• **DATA EXTRACTS**
--- --- ---

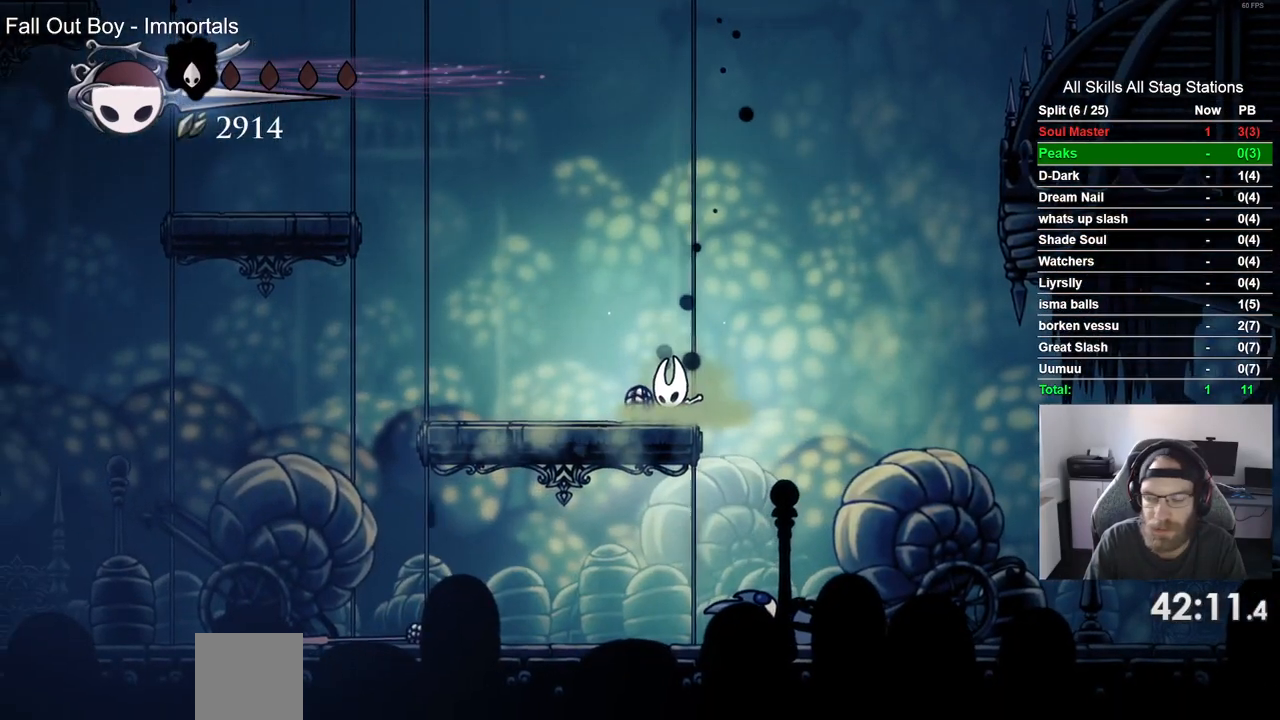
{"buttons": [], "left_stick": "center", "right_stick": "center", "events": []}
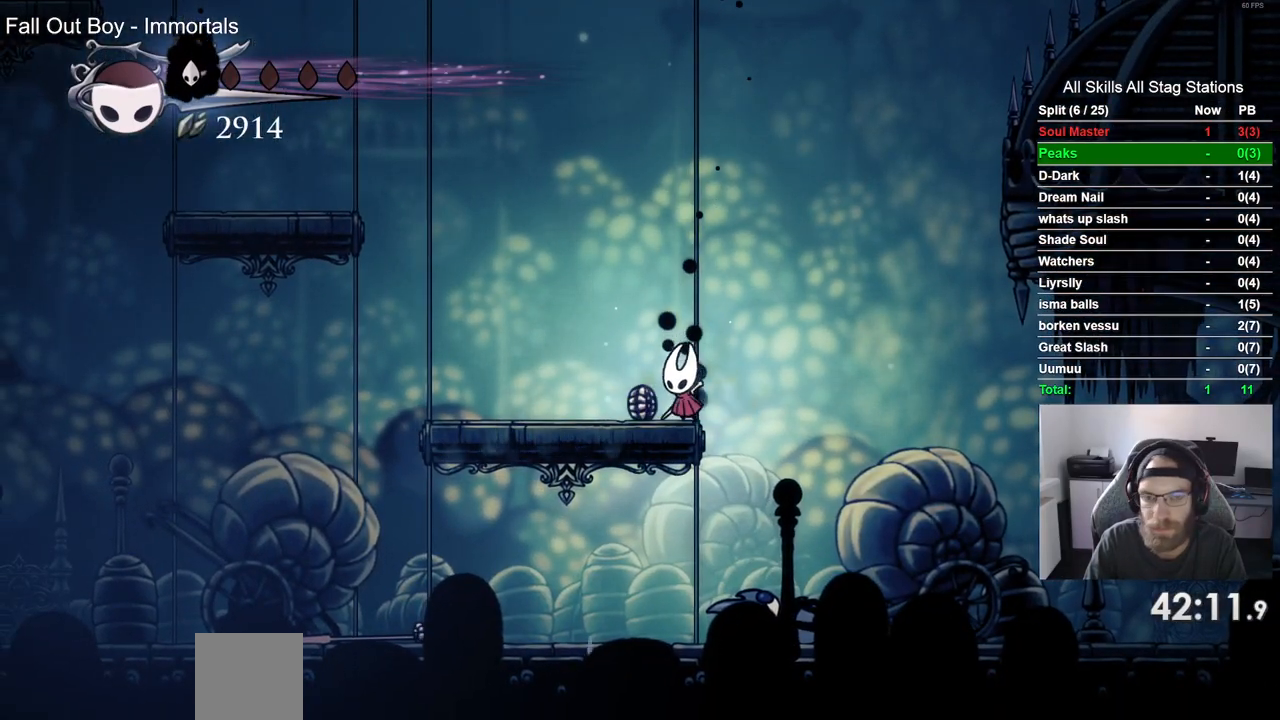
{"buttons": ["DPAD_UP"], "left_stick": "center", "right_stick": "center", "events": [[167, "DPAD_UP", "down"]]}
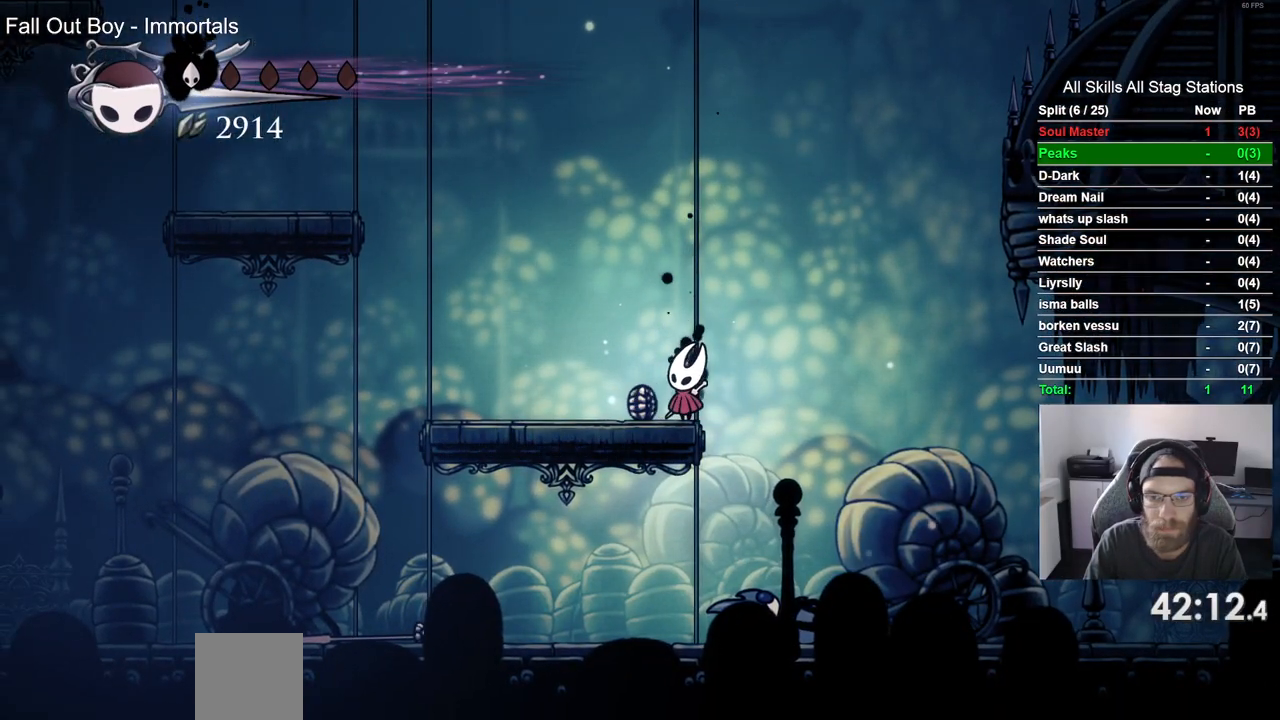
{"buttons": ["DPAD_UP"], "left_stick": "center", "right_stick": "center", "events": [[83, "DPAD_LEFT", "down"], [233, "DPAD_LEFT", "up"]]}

--- --- ---

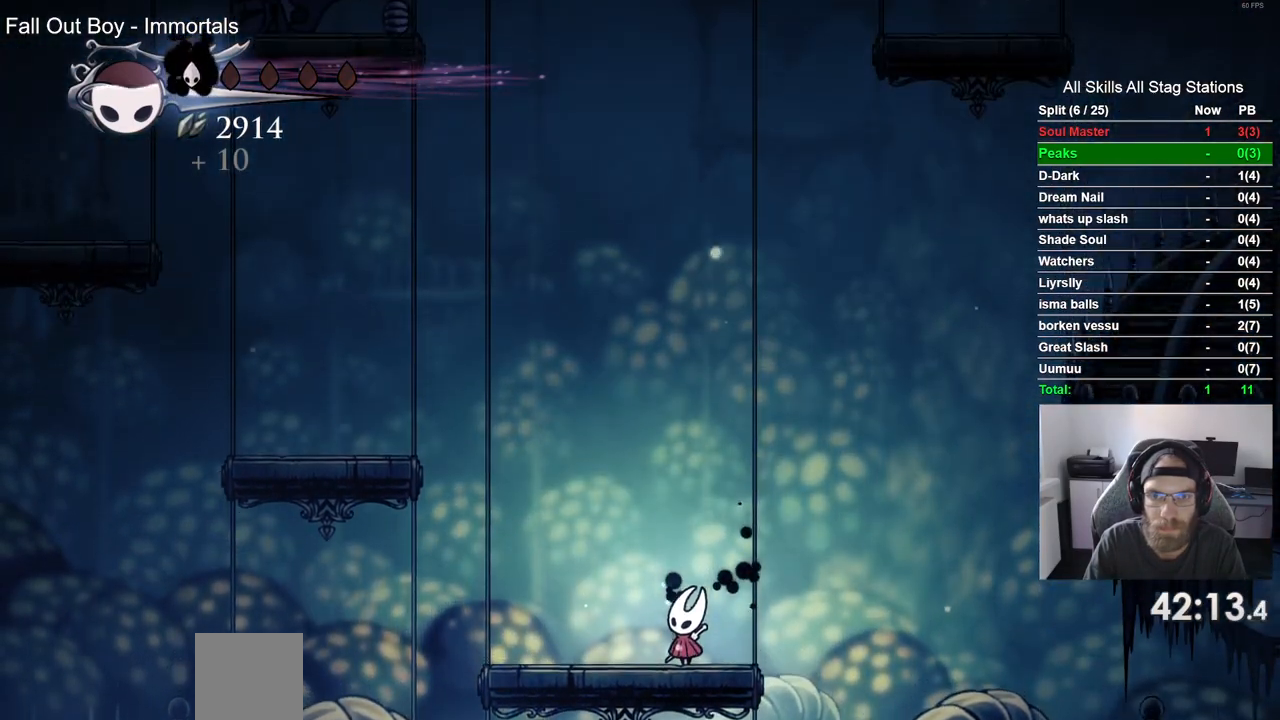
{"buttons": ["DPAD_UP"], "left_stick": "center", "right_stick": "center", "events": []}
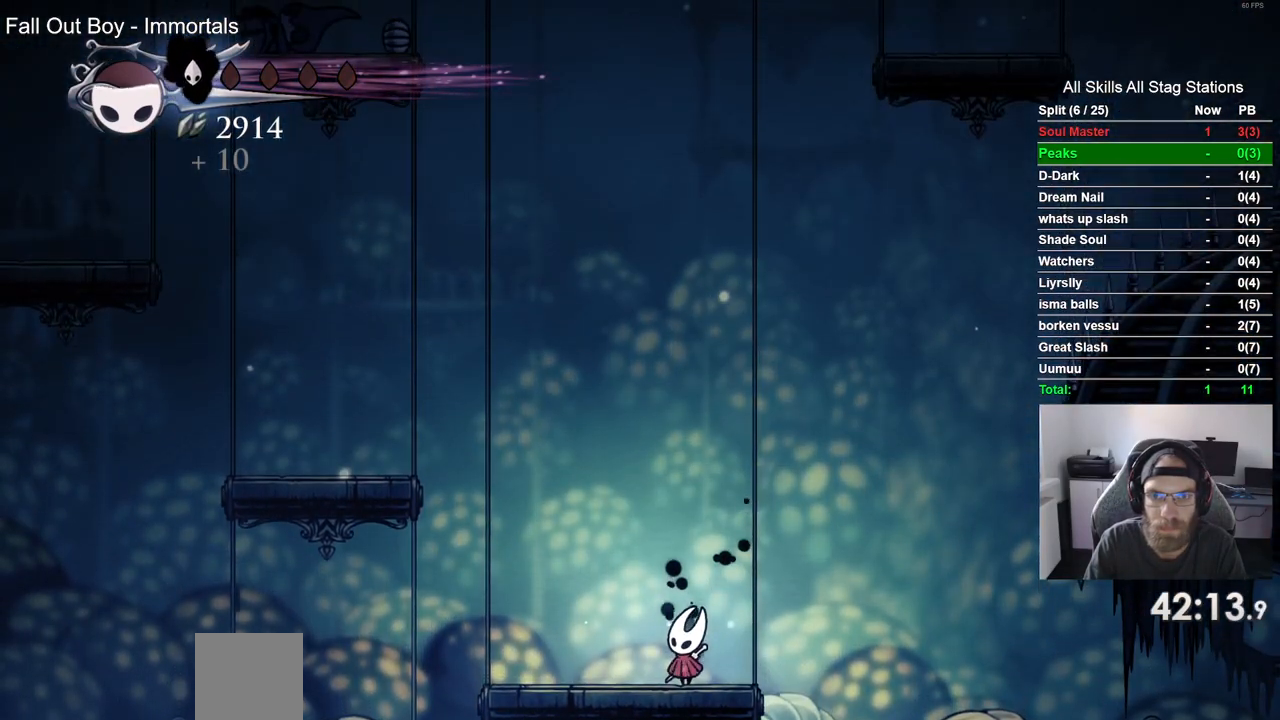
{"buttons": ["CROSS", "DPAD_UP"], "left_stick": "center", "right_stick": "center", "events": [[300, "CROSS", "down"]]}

--- --- ---

• **WORK INSTRUCTIONS**
In the records above, each line with the string "down" should be copied.

• **SOLUTION FOR THIS EXERCISE**
{"buttons": ["DPAD_UP"], "left_stick": "center", "right_stick": "center", "events": [[167, "DPAD_UP", "down"]]}
{"buttons": ["DPAD_UP"], "left_stick": "center", "right_stick": "center", "events": [[83, "DPAD_LEFT", "down"], [233, "DPAD_LEFT", "up"]]}
{"buttons": ["CROSS", "DPAD_UP"], "left_stick": "center", "right_stick": "center", "events": [[300, "CROSS", "down"]]}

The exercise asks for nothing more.